Though all colors are accepted, sorrels are the most common, followed by palominos, then grays.

A versatile horse

The Missouri Fox Trotter carries his head and tail slightly aloft, nodding in time to the rhythm of the gait. Graceful and relaxed, he is a versatile horse that looks good doing anything from riding herd on cattle to covering long distances in riding competitions. Considering that some lines trace their ancestry back to the same horses that helped found the American Quarter Horse breed, it's little surprise that these horses show a lot of "cow."

Fox Trotters excel in distance riding and are the favorites among U.S Forest Service personnel in rough terrain areas, such as the Rocky Mountains, for their strength, stamina and smooth riding gaits.

The Missouri Fox Trotting Horse Breed Association was formed in 1948, to preserve the breed.
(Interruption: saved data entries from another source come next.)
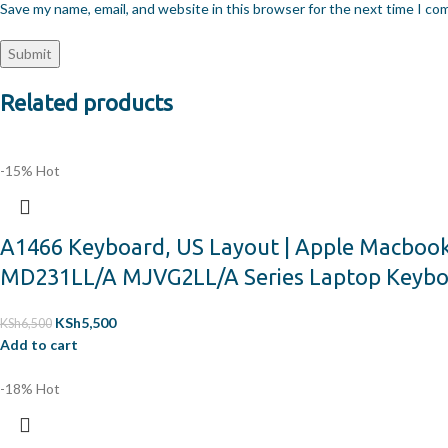
Save my name, email, and website in this browser for the next time I c
Related products
-15%
Hot
A1466 Keyboard, US Layout | Apple Macboo
MD231LL/A MJVG2LL/A Series Laptop Keyb
KSh
5,500
KSh
6,500
Add to cart
-18%
Hot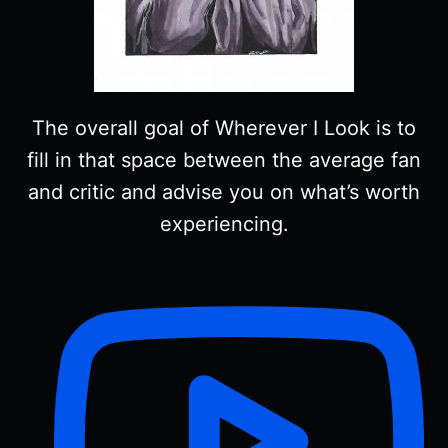
The overall goal of Wherever I Look is to
fill in that space between the average fan
and critic and advise you on what’s worth
experiencing.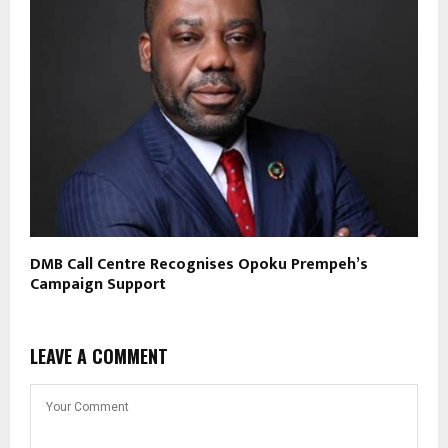
DMB Call Centre Recognises Opoku Prempeh’s
Campaign Support
LEAVE A COMMENT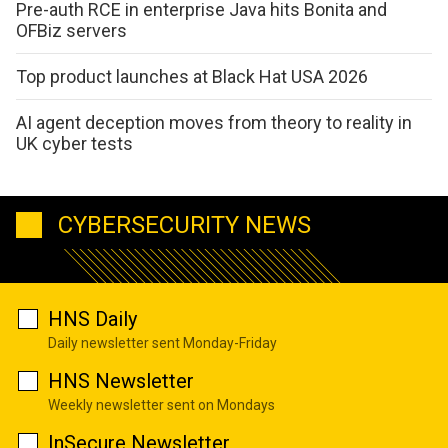
Pre-auth RCE in enterprise Java hits Bonita and
OFBiz servers
Top product launches at Black Hat USA 2026
AI agent deception moves from theory to reality in
UK cyber tests
CYBERSECURITY NEWS
HNS Daily
Daily newsletter sent Monday-Friday
HNS Newsletter
Weekly newsletter sent on Mondays
InSecure Newsletter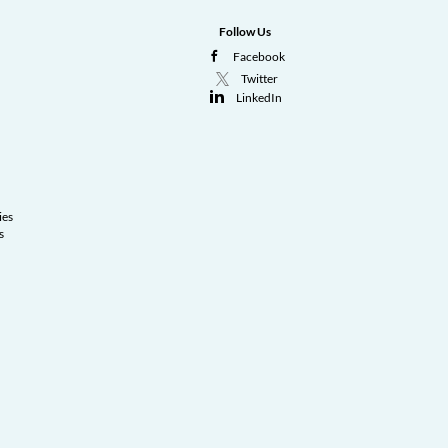
Follow Us
Facebook
Twitter
LinkedIn
ies
s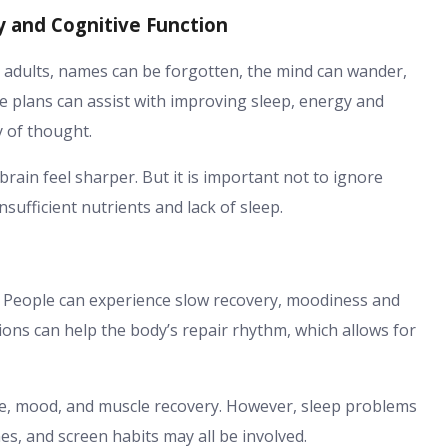
y and Cognitive Function
In adults, names can be forgotten, the mind can wander,
de plans can assist with improving sleep, energy and
ty of thought.
ain feel sharper. But it is important not to ignore
nsufficient nutrients and lack of sleep.
ed. People can experience slow recovery, moodiness and
ons can help the body’s repair rhythm, which allows for
nce, mood, and muscle recovery. However, sleep problems
es, and screen habits may all be involved.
As the breed grew in popularity the association was reorganized in 1958. In 1981 the American Horse Show Association officially recognized the breed and began offering specific classes for horses to be shown in two or three gaits (including canter). Today appreciation for the breed has escalated with nearly 50,000 horses registered throughout the U.S. Canada, Austria and Germany. The national headquarters remains near Ava, Missouri, where annual shows and celebrations are held.